Stored dataset items
:::

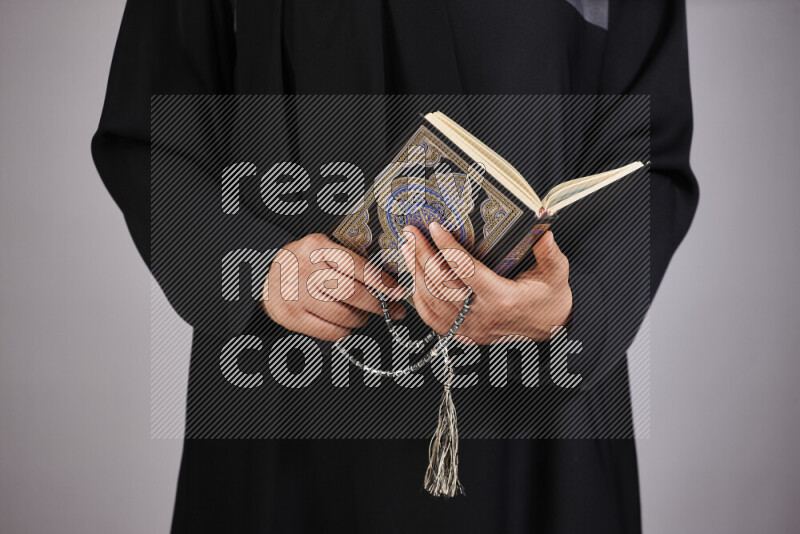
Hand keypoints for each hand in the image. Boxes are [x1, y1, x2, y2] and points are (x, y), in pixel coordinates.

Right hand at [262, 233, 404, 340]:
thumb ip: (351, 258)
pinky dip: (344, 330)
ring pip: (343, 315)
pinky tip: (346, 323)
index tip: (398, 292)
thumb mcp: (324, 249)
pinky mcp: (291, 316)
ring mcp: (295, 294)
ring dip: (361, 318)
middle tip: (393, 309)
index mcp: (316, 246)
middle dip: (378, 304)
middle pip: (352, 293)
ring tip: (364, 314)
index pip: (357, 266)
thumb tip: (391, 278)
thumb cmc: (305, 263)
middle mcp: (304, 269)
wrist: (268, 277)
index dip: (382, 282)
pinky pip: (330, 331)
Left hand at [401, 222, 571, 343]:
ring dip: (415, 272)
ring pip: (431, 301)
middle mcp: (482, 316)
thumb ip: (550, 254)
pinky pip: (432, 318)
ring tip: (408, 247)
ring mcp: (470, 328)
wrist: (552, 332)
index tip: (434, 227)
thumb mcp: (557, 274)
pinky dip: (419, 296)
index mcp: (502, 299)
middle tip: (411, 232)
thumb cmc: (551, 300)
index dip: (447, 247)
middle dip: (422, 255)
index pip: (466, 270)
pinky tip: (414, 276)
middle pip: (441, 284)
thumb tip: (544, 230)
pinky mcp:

:::

● **WHAT THIS TASK INVOLVES**:
Excluding pictures, print all lines above exactly.

● **RESULT BELOW**:
Hand keypoints for each hand in the image. Boxes are [x1, y1, x2, y2] and points are (x, y), in pixel coordinates.

Right hand at [262, 233, 404, 340]:
thumb ip: (351, 258)
pinky dip: (344, 330)
ring pip: (343, 315)
pinky tip: (346, 323)
index tip: (398, 292)
thumb mcp: (324, 249)
pinky mcp: (291, 316)
ring mcp: (295, 294)
ring dip: (361, 318)
middle tip: (393, 309)
index mcp: (316, 246)
middle dip: (378, 304)
middle pip: (352, 293)
ring tip: (364, 314)
index pip: (357, 266)
thumb tip: (391, 278)
thumb cmc: (305, 263)
middle mcp: (304, 269)
wrist: (268, 277)
index dip: (382, 282)
pinky pip: (330, 331)
Left hand at [401, 222, 571, 343]:
ring dip: (415, 272)
ring pip: (431, 301)
middle mcp: (482, 316)
thumb ip: (550, 254)
pinky pip: (432, 318)
ring tip: (408, 247)
ring mcp: (470, 328)
wrist: (552, 332)
index tip: (434, 227)
thumb mcp: (557, 274)
pinky dip: (419, 296)
index mcp: (502, 299)
middle tip: (411, 232)
thumb cmc: (551, 300)
index dip: (447, 247)
middle dip: (422, 255)
index pip: (466, 270)
pinky tip: (414, 276)
middle pip: (441, 284)
thumb tip: (544, 230)
pinky mcp:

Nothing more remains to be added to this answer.